Blue Horseshoe Still Loves Anacot Steel
The concept of a Shariah Supervisory Board (SSB) can blend the best aspects identified above. All we need to do is rethink our understanding of an SSB: an ethical third-party committee. We can then position an SSB as an extension of a regulator in that it abides by specific rules and dictates. This can be the missing link between headless corporations and disenfranchised stakeholders (which would include investors, consumers and the community). The SSB is a device that can be at the forefront of the emerging school of Enterprise Risk Management. It is unfortunate that an SSB and an ERM methodology have yet to find each other, but this should not stop us from considering how the concept of an SSB would impact the incentive structure and the internal mechanics of a corporation.
Bear Stearns and Lehman Brothers might still be here today (probably to our dismay), their implosion avoided had they implemented an ethical supervisory board. In as much as some of their financial instruments and several of their corporate practices could have been vetoed by a panel of industry experts (be that academics, former industry bosses, professional consultants, etc). In theory they could have deemed many of their products as either toxic, too risky, or simply representing the wrong kind of greed (i.e. too much short term greed and not enough long term greed). This could equally apply to oil companies or car manufacturers, imagine having a third-party supervisory body that avoids certain practices (i.e. renting leaky oil rigs in the Louisiana bayou) or encourages others (designing more fuel-efficient or alternative-energy vehicles).

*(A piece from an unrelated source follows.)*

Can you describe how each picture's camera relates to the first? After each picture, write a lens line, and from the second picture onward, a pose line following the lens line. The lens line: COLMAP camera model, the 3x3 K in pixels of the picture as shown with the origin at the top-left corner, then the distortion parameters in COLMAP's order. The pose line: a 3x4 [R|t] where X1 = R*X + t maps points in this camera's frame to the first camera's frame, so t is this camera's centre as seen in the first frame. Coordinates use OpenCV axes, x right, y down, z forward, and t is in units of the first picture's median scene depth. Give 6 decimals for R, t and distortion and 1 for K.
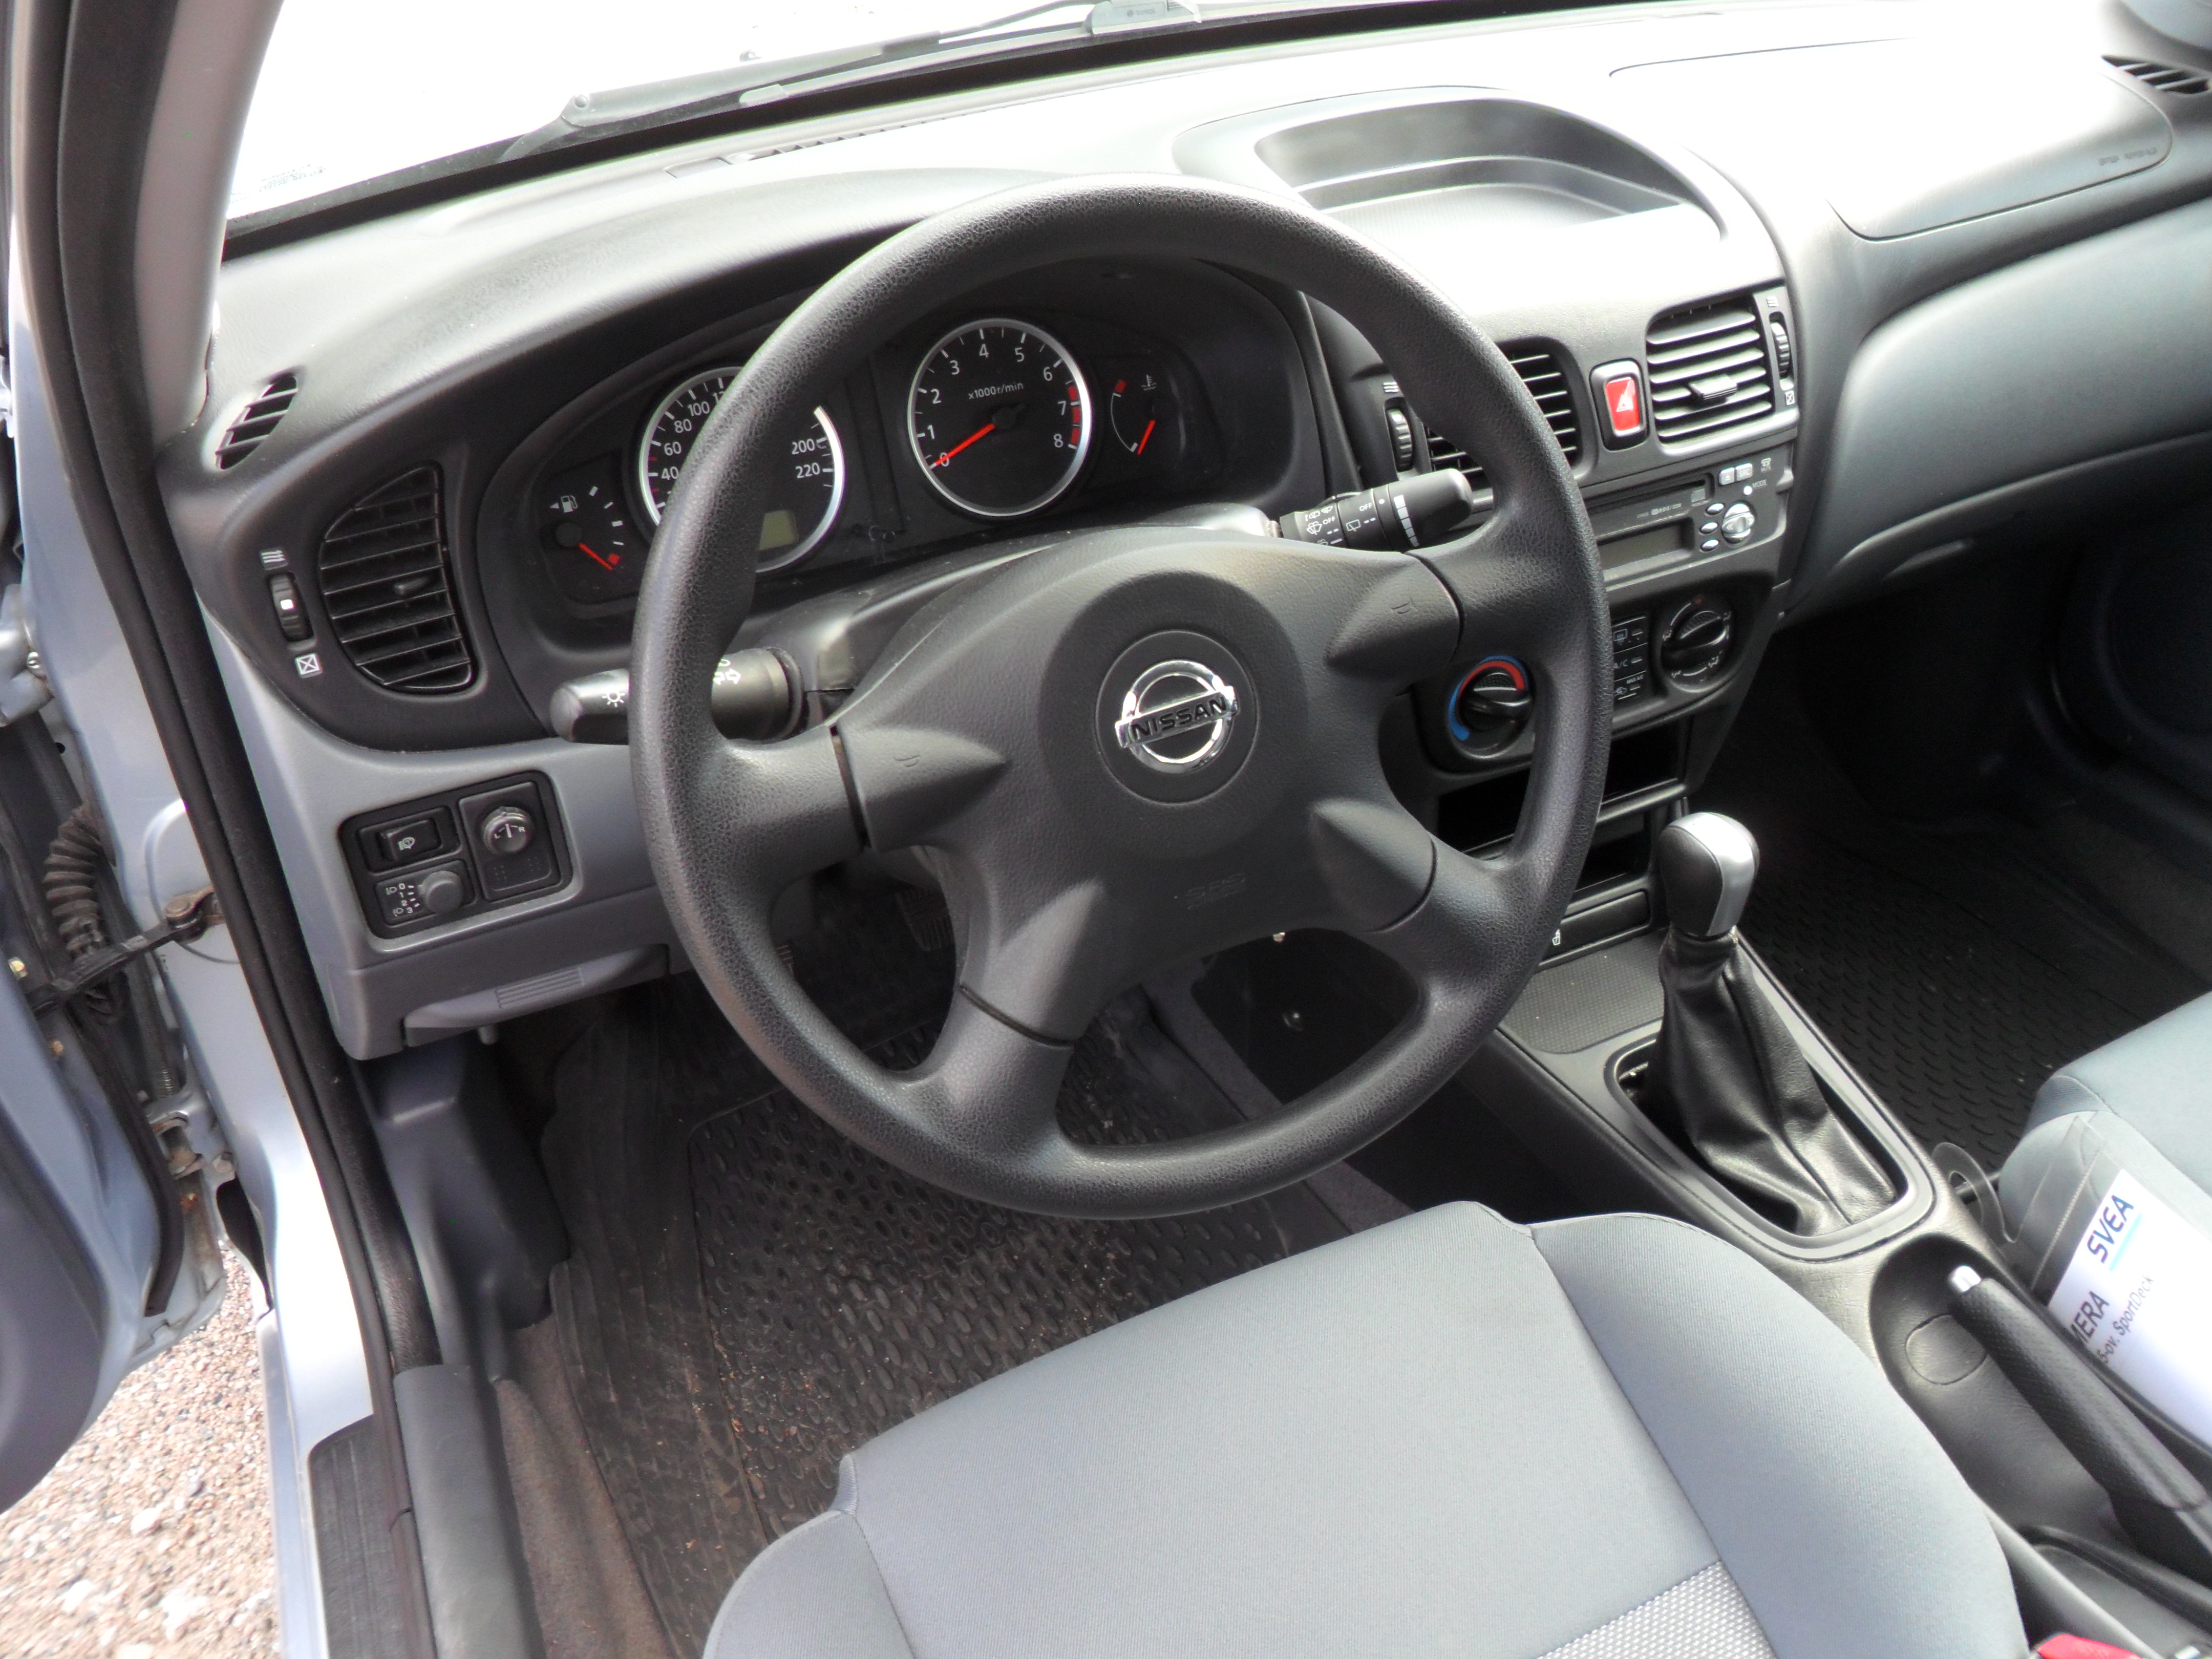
lens RADIAL K [[1783.7, 0, 1108.4], [0, 1783.7, 828.9], [0, 0, 1]] dist [-0.007580, 0.000924]
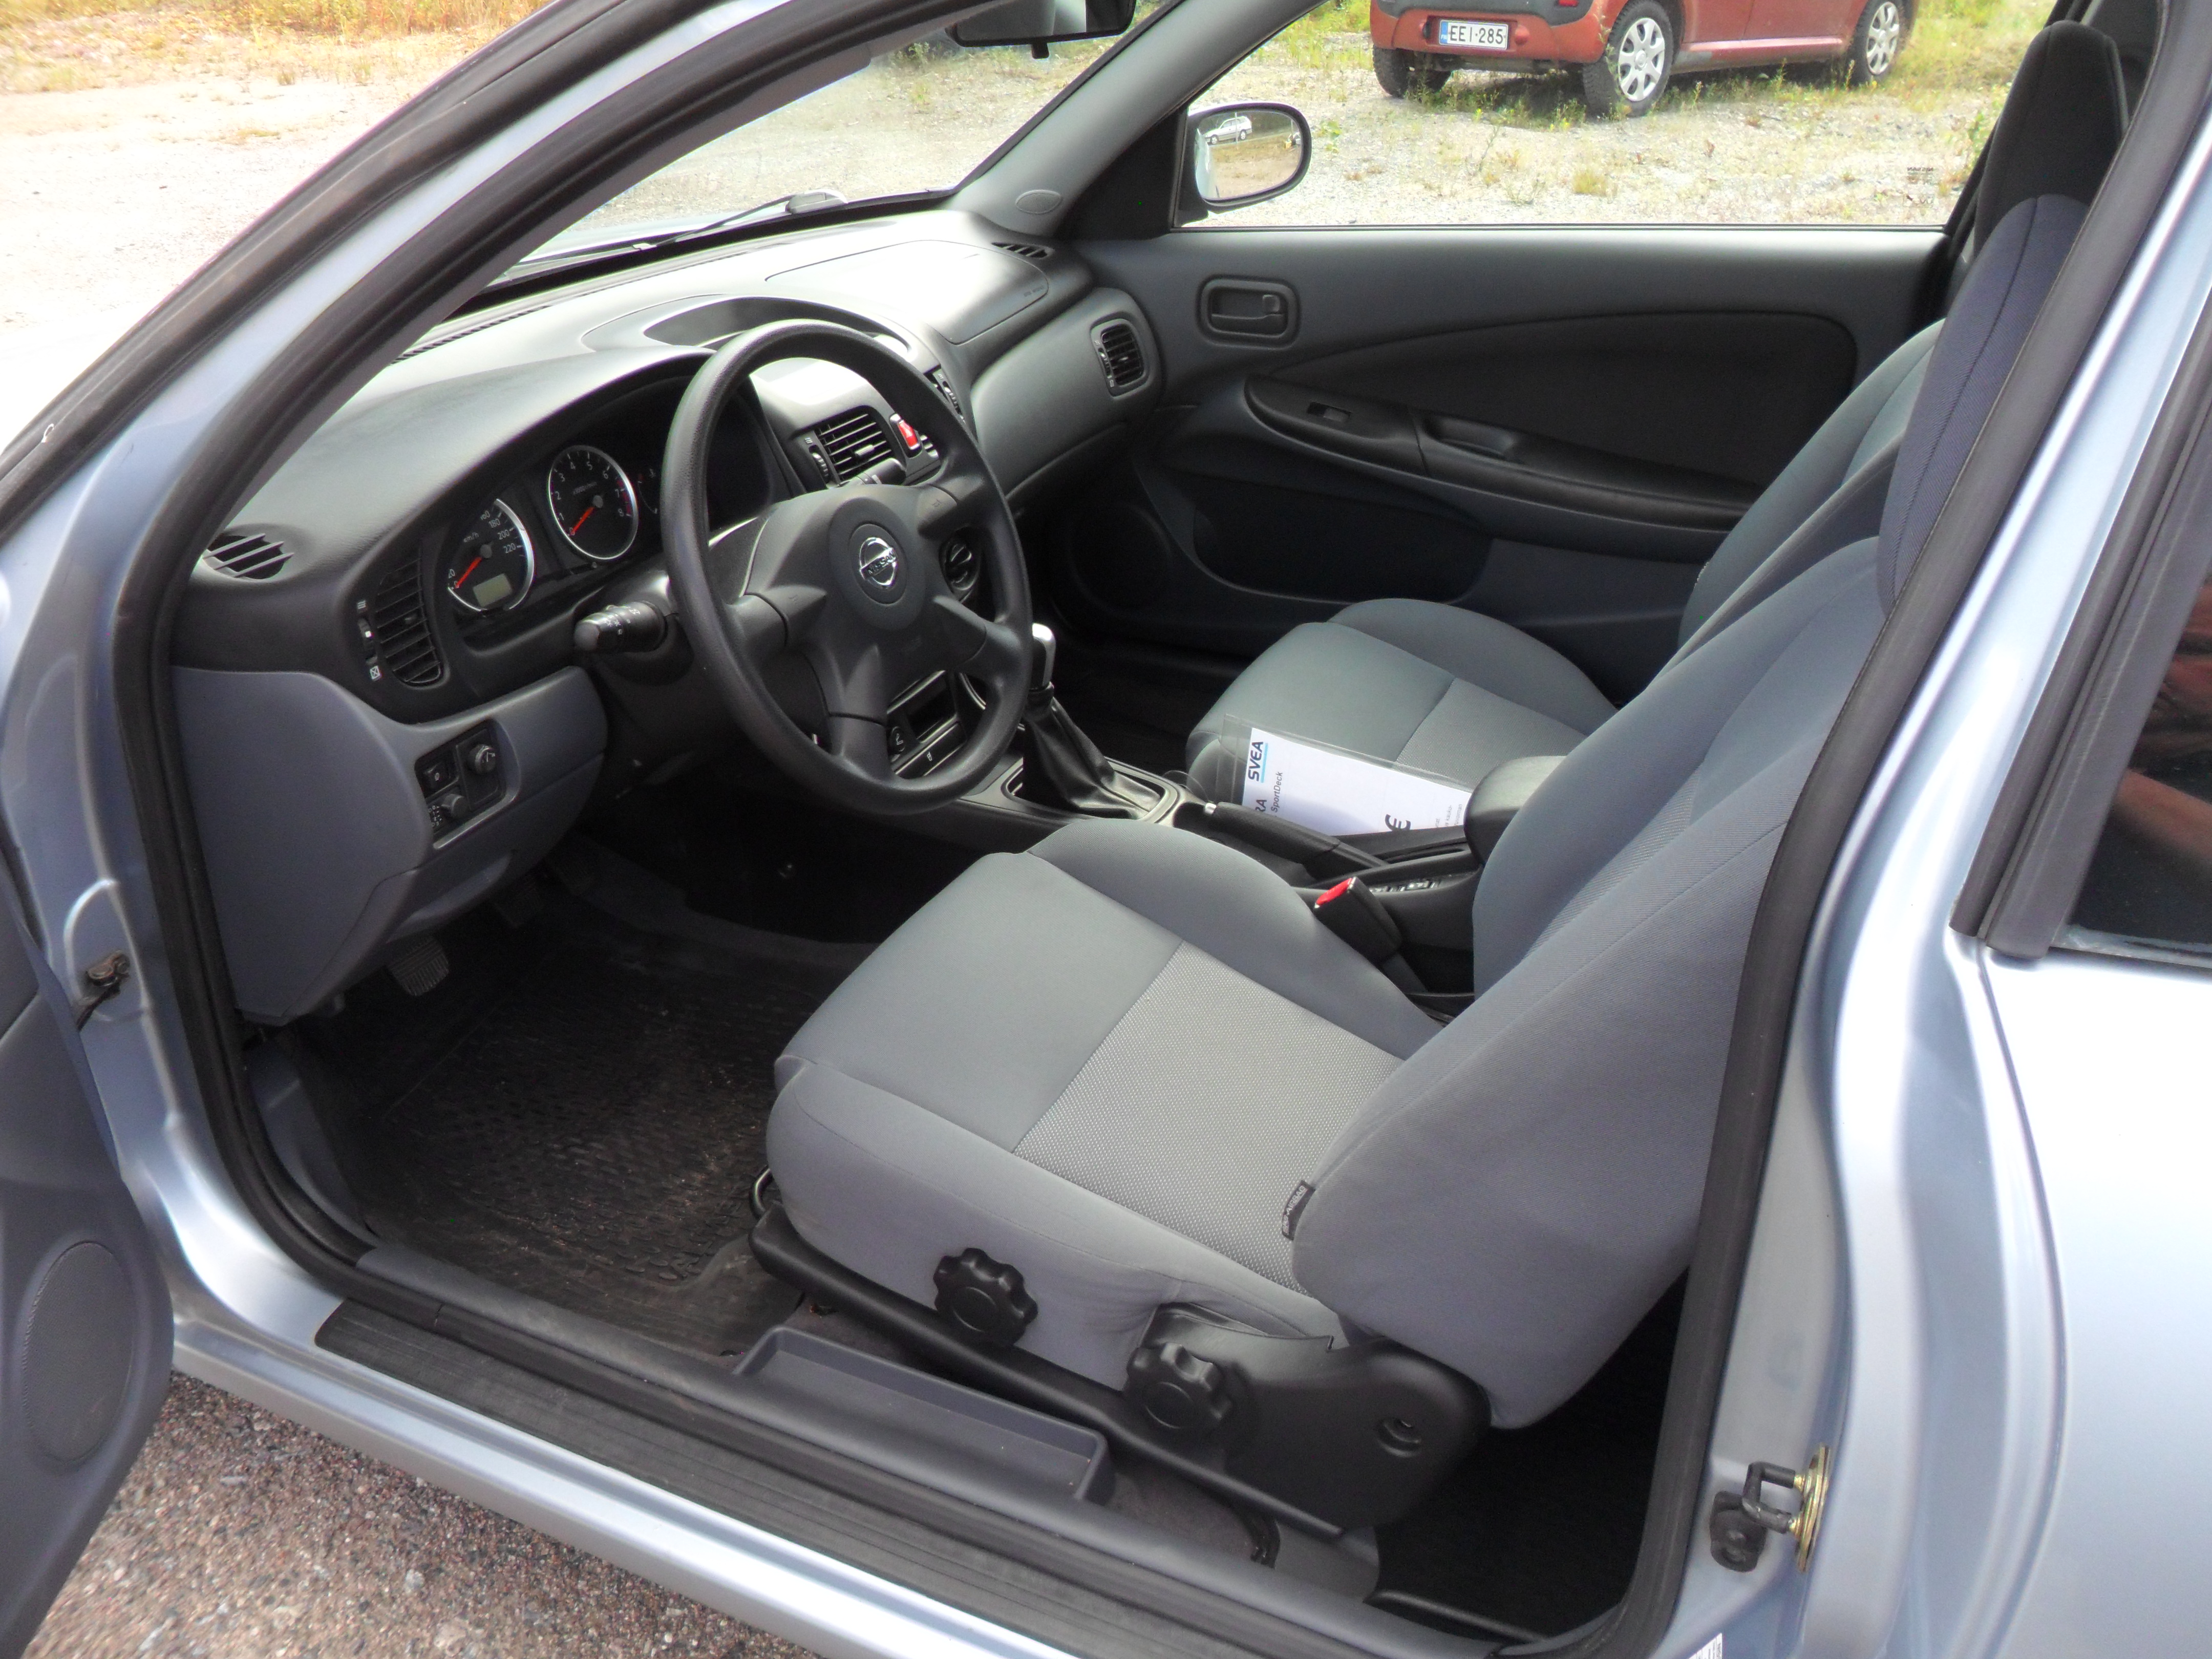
lens RADIAL K [[1783.7, 0, 1103.2], [0, 1783.7, 830.2], [0, 0, 1]] dist [-0.007580, 0.000924]
pose [[0.769948, -0.284538, 0.571155, -0.753404], [0.354402, 0.935017, -0.011946, 0.251702], [-0.530640, 0.211616, 0.820755, -0.571965]]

Gekko was partially right, although his arguments were incomplete. In his speech in front of the Teldar Paper board he defends himself as "not the destroyer of companies" but rather "a liberator of them". What the market needs is a new set of eyes so that these liberated/liberalized companies remain truthful to their corporate spirit and are reminded of their social responsibilities. The grand opportunity for the Islamic finance industry is that it is not sitting idle on this instrument of corporate governance, instead the SSB model is being revised, questioned, strengthenedand revitalized. The current discussions surrounding Scholar independence, conflicts of interest, duties and responsibilities should be given a new boost, as this is a rough diamond that the industry can polish for implementation elsewhere. The SSB model is being primed for export beyond Islamic finance. Regardless of whether greed is good or bad, the development of the SSB as a corporate governance mechanism is most certainly a good thing.